銀よ、剣となりソード・シェイプ──降り注げフォール!」


 生成されたいくつもの短剣が、雨のようにリザード達へと降り注ぐ。

 仕留めるには至らなかったものの、手足に刺さったそれらはリザードの動きを鈍らせるには充分だった。


 そして、反対側では鬼人が絶技を放つ。




「トウショウ流──風雪フウセツ!」


 上段から振り下ろされた刀。

 流麗な軌跡を描いた袈裟斬り。


 そこから放たれた斬撃は極寒の吹雪と化して魔物達を襲う。

 あるものは吹き飛ばされ、あるものは切り口から凍りつく。

 まるで最北の地で発生する嵐が如き光景。


 冷気がここまで伝わってくる。

 どういう原理か、彼の振るった刃には魔力が宿っていた。




 そこから先はあっという間に過ぎていった。

 背後にいるラミィを意識しつつ、俺は冷静に一体ずつ仕留めていく。


 対するイブキは悪魔のようにリザードの群れを蹂躙していった。


 斬って、斬って、斬って……

 もう何体倒したのかもわからなくなってきた頃、気がつけばリザードだった肉塊がそこらじゅうに転がっていた。


 辺りを注意深く観察する。

 視界にはもう動いている魔物は一匹もいなかった。


 安堵により急な脱力感に襲われ、俺は荒野に仰向けで倒れ込む。


「あーつっかれた……」

 

「私も、もう無理ですぅ……」


 ラミィはギリギリまで防御魔術を保持し、更には治癒魔術で支援もしてくれていた。

 流石に魔力が底をついたのか、彼女もゆっくりと座り込む。


「どうだ、オレは34匹やったぞ!」


(ちゃんと数えてたのか……)


 未だ興奮状態のイブキがやってやったとばかりに叫ぶ。

 それを見ていたら不思議と叱る気も失せてしまった。


「イブキ、頼むからもう一人で行かないでくれ。

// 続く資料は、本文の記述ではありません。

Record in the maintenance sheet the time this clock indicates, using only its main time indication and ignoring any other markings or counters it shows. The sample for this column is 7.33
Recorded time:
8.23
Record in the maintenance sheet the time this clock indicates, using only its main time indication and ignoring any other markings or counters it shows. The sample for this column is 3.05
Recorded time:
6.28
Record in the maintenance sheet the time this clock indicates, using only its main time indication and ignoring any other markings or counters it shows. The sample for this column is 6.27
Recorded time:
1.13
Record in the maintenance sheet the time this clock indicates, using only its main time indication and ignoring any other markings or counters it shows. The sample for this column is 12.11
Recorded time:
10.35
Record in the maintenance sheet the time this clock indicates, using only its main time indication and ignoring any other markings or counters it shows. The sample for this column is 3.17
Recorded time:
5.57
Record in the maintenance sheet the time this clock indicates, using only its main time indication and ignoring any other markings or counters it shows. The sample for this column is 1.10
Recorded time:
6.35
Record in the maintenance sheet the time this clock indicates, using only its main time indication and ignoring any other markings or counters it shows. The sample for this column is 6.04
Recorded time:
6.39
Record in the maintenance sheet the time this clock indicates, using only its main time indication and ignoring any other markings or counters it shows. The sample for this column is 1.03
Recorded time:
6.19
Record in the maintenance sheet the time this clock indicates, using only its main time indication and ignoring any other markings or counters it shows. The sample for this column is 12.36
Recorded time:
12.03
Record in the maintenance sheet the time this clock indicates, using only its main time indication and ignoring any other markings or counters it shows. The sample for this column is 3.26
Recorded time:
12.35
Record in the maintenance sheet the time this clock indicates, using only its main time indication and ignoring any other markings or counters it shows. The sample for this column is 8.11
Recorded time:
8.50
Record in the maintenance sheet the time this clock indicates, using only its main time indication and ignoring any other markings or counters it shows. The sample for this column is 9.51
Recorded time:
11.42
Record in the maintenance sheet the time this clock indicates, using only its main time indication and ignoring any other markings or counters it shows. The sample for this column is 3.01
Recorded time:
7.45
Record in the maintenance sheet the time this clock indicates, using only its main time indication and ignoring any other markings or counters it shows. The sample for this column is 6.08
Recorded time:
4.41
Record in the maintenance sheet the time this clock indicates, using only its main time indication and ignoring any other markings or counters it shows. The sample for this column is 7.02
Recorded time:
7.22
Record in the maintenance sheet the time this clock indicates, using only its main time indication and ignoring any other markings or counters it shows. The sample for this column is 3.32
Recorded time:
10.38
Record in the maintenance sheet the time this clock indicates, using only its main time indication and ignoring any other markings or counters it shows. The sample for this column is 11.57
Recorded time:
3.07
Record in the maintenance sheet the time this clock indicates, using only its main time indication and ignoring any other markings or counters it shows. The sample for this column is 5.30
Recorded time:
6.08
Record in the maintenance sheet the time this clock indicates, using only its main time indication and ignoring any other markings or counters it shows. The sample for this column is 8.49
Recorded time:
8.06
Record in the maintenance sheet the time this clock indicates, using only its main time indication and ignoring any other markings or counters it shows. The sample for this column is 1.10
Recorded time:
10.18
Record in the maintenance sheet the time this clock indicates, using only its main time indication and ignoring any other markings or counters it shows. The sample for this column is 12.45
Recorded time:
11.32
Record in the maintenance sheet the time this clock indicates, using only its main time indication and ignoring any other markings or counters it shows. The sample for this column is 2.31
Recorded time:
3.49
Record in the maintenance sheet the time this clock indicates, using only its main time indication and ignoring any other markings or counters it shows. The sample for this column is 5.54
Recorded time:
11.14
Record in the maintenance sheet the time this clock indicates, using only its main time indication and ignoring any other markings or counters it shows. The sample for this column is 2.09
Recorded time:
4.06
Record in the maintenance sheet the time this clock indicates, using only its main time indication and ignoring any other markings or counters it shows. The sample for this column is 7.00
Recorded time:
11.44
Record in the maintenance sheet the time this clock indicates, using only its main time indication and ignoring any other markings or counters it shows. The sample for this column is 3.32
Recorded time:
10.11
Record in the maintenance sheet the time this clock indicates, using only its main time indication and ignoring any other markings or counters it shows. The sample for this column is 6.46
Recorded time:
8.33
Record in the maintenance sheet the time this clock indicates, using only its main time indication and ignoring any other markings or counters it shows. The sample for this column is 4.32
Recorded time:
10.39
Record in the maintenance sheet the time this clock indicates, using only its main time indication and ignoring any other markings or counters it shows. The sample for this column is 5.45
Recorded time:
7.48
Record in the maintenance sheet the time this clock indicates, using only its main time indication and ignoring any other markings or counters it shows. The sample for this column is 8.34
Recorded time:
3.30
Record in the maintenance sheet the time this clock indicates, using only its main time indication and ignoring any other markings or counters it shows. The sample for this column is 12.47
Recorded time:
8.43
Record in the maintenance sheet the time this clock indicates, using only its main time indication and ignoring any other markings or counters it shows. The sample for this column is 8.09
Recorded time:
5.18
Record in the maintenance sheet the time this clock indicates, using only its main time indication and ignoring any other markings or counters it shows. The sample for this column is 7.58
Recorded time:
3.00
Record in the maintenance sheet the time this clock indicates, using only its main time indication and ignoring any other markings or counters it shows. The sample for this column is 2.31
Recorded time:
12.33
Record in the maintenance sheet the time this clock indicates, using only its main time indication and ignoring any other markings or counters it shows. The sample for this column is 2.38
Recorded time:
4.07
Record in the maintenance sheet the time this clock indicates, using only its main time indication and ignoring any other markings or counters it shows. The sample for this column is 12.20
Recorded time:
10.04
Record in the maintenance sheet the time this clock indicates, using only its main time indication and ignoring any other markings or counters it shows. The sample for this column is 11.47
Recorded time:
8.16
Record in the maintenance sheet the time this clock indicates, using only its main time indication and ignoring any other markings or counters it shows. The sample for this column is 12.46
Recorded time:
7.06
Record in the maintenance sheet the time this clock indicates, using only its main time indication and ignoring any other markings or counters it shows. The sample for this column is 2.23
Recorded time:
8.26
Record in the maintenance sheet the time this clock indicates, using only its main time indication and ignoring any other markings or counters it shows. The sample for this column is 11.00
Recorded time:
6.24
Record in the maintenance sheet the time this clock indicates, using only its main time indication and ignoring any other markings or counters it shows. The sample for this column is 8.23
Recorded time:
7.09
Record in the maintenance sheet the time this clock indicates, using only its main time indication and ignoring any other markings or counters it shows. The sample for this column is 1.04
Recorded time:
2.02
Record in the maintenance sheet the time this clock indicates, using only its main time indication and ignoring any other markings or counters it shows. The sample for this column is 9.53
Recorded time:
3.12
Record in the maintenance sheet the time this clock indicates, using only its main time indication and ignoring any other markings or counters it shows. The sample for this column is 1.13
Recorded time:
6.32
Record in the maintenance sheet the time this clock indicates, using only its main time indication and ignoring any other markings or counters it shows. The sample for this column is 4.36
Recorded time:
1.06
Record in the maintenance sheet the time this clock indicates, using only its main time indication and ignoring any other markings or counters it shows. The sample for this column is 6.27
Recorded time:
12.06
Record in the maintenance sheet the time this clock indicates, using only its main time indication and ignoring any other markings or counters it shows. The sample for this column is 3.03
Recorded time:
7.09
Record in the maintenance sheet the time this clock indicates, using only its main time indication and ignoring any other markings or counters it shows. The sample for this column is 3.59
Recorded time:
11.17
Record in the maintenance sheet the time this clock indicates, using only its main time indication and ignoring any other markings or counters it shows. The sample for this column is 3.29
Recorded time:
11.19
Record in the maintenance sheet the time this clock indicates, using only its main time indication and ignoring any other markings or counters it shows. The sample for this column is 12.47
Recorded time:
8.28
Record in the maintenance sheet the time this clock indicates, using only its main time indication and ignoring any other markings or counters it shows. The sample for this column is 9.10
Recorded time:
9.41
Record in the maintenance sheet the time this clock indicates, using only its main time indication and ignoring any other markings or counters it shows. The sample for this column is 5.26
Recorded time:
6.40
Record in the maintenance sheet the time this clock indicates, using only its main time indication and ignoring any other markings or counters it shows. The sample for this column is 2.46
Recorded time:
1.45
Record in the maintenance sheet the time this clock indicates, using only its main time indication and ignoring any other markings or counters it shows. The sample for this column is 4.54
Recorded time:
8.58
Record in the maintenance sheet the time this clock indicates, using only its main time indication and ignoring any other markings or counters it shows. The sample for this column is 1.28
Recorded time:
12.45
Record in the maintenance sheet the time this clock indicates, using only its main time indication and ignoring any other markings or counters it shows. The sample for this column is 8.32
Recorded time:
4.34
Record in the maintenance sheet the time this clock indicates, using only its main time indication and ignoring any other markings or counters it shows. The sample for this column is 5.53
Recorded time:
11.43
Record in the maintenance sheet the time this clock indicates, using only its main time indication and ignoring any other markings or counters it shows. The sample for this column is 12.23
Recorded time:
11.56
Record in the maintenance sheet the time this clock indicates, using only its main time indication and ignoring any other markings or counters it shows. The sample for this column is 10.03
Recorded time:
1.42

……勝手に死なれたら悲しい」


 刀を納めたイブキは黙り込む。

 ここからだと顔が見えないので、何を考えているのかは読み取れない。

 やがてイブキは口を開いた。


「……従うつもりはねぇ。組むっていうんならオメーらが従者だ」


 一応、仲間として認めて貰えたということだろう。


 無論、従ってやるつもりなどないのだが。

 

「いや、リーダーは俺だ。お前に任せたら命がいくつあっても足らない」


「んだと!?」


 お互い傷だらけだというのに、子供のようないがみ合いが始まる。

 そんな俺達を見てラミィが困ったように苦笑した。




 その後、俺達は1年間に渡って【歓迎されぬ者アウトサイダー】というチーム名で活動していく。